Si è poi parlato di Marco Velo come tecnico per le donne, al posto di Paolo Sangalli che nel frattempo è approdato alla Lidl-Trek. Alle sue competenze si aggiungerebbe il controllo del settore crono, di cui il bresciano era già il referente unico per tutti i livelli della nazionale. Dopo tanto parlare dell’opportunità di avere per le donne un tecnico donna, sarebbe un chiudere la porta senza la sensazione che una donna per quel ruolo sia stata davvero cercata.
Riconoscendo a Velo la sua competenza, dovendo seguire donne elite e anche le junior, ci chiediamo se lascerebbe il ruolo in RCS Sport che lo impegna per la maggior parte della stagione.

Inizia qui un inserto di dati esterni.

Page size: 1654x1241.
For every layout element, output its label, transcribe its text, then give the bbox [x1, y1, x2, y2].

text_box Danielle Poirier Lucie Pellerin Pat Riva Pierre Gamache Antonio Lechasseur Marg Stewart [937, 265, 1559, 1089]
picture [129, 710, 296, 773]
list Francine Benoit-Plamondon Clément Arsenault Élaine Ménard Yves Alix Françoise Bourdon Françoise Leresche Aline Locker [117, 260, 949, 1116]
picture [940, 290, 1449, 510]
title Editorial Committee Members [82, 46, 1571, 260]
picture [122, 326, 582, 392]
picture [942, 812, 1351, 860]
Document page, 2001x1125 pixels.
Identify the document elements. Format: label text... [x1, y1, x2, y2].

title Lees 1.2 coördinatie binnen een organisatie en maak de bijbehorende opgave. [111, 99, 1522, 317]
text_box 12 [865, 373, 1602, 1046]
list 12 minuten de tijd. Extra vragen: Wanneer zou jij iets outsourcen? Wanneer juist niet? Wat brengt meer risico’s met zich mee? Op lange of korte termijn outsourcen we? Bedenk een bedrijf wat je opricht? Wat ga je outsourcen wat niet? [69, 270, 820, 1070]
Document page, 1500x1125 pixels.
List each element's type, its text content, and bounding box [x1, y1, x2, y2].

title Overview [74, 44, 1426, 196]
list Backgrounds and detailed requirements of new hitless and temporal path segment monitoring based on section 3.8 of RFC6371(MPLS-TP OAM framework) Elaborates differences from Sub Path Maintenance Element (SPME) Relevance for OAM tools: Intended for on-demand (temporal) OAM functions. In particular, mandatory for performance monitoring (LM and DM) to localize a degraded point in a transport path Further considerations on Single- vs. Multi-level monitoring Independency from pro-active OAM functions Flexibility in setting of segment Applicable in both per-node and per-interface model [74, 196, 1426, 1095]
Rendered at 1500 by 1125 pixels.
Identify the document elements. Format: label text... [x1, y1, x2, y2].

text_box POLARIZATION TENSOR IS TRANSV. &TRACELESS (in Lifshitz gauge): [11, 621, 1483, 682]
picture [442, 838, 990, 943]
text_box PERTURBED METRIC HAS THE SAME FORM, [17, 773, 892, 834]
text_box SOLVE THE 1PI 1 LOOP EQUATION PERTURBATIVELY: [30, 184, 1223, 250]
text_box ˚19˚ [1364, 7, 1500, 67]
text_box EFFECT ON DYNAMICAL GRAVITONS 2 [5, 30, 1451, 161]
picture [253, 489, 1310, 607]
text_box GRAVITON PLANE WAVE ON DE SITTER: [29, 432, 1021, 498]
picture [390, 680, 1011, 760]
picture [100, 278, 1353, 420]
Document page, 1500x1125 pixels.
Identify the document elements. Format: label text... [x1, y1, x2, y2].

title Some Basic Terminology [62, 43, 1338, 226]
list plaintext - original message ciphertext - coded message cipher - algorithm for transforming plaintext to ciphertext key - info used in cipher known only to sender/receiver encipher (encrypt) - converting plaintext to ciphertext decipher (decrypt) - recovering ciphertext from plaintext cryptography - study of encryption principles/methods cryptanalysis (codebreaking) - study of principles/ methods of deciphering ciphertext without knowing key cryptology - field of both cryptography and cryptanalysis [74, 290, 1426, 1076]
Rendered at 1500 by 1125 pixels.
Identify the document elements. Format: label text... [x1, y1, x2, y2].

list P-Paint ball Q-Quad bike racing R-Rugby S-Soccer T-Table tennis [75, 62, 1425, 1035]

Insomma, dalla necessità di trovare un rimpiazzo per Bennati (la cui colpa più grande è stata quella di aver detto qualche sì di troppo ed essere arrivato alla nazionale in anni di corridori incapaci di lasciare il segno) si andrebbe incontro a una rivoluzione. Restano da definire i tecnici di juniores e under 23 (ci sarà un ruolo per Mario Scirea?), come quelli per il fuoristrada. Non si sa se le ragioni della stessa discendano da esigenze tecniche ed economiche o da debiti elettorali, ma lo capiremo presto.
Sta di fatto che la struttura attuale funzionava e che, al netto di un paio di aggiustamenti nei rapporti fra i settori, potrebbe funzionare ancora. Sostituito il cittì dei pro’, il lavoro fluirebbe ancora bene. Siamo certi che un rimpasto di questo tipo sia ciò di cui il ciclismo italiano ha bisogno?